### Given material

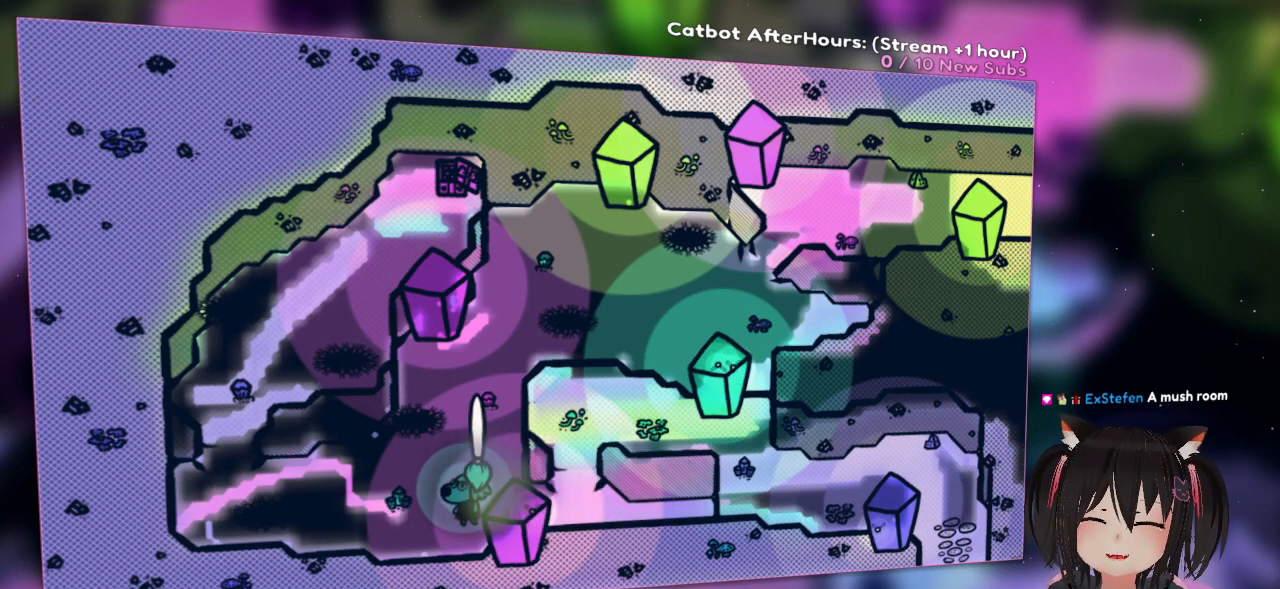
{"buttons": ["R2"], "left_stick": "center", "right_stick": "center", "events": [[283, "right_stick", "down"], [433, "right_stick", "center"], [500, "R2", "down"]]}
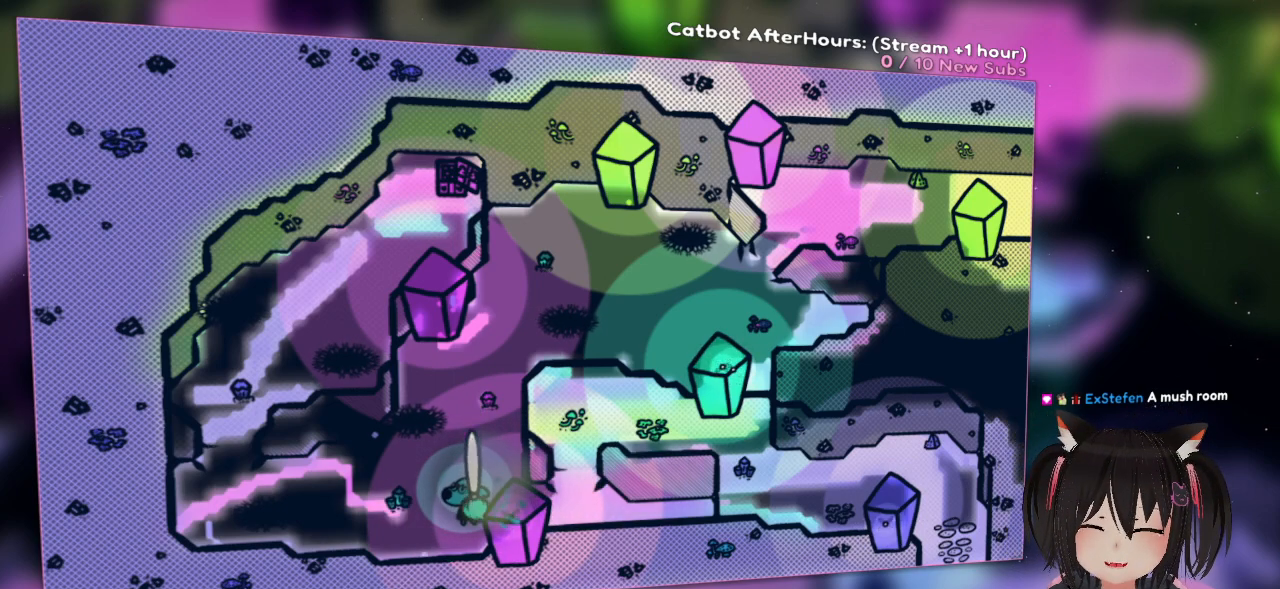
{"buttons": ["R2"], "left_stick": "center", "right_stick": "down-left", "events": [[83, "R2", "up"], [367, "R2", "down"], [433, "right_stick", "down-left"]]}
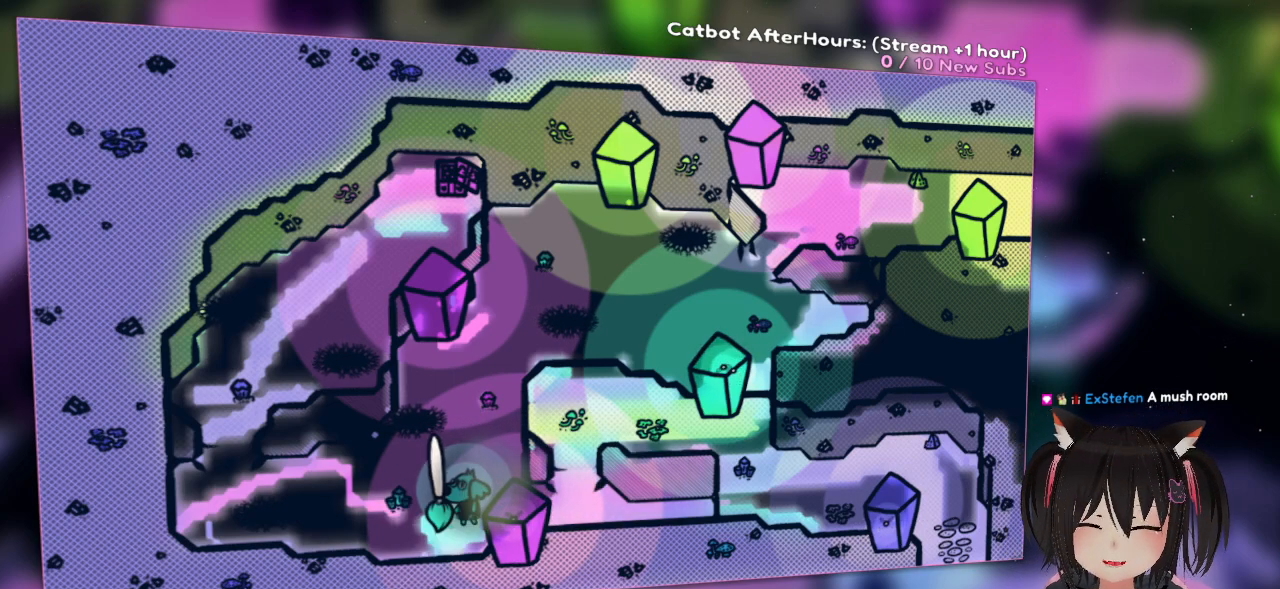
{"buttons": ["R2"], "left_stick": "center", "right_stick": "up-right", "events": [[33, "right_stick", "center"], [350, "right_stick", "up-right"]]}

######

- [What you should do]: All lines of the listing must be given again exactly, excluding the pictures.

- [Task output]:
{"buttons": ["R2"], "left_stick": "center", "right_stick": "center", "events": [[283, "right_stick", "down"], [433, "right_stick", "center"], [500, "R2", "down"]]}
{"buttons": ["R2"], "left_stick": "center", "right_stick": "down-left", "events": [[83, "R2", "up"], [367, "R2", "down"], [433, "right_stick", "down-left"]]}
{"buttons": ["R2"], "left_stick": "center", "right_stick": "up-right", "events": [[33, "right_stick", "center"], [350, "right_stick", "up-right"]]}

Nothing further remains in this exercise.